Das Hauptevent der letzten Wochen war für mich eine unschein­bare Überschrift in der S-Zeitung vom 29. Juli 2008, Seite 18:

Das Trinktier
Ein Spitzhörnchen säuft täglich
Alkohol – und bleibt dabei nüchtern

Die S-Zeitung war auch zu Recht stolz auf diese Findung: Der textunlastige Kleinstartikel zum Federschwanzspitzhörnchen wurde bereits auf der Frontseite des Feuilletons (S. 13) angekündigt. (Einen Artikel zum selben Thema gab es am gleichen Tag u. a. auch bei Telepolis, zurückgehend auf einen Aufsatz in PNAS. Die ganzen Lorbeeren gehören aber dem Erfinder der SZ-Überschrift!)

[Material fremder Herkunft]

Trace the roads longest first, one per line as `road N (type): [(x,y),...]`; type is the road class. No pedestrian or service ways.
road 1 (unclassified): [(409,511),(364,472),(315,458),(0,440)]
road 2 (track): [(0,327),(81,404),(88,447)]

Auch ziemlich sehr gut war eine Überschrift in der FR vom 1. 8., S. 54: »Sack Reis umgekippt«. Eine nahe liegende, nicht schwer zu errechnende Headline, aber: »Wann sonst hat man die Chance einen solchen Kalauer in eine Zeitung zu schreiben, und dabei gleichzeitig selbstreflektiv auf das Problemfeld Presse und Politik in China einzugehen?« (Horatiorama im gelblog) Den Text unter der Überschrift braucht man im Prinzip nicht zu lesen, und das macht ja eine gute Überschrift eben aus.

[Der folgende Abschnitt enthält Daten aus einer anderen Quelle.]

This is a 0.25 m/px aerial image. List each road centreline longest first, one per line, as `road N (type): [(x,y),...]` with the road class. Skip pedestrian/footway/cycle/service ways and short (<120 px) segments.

Dann noch mal die S-Zeitung, Axel Rühles Artikel zu den immer dicker werdenden Bildbänden: »Wer hat den Dicksten?«. Es geht darin um die Pointlessness dieser Wolkenkratzerbücher, darum, dass sie als lebloser Fetisch gekauft und verehrt werden, die Inhalte sind zweitrangig:

»Das sind keine Bücher mehr (…). Das sind Module. Möbel. / Als gäbe es ein Wettrüsten unter den Bildbandverlegern. Als hätte jemand das Wort Coffeetable-Book falsch verstanden und allen Ehrgeiz darangesetzt, Bücher zu drucken, groß wie Serviertischchen.«

Morgen suchen wir dann den Superleser und übermorgen feiern wir ein Robert-Musil-Jubiläum. Stay tuned.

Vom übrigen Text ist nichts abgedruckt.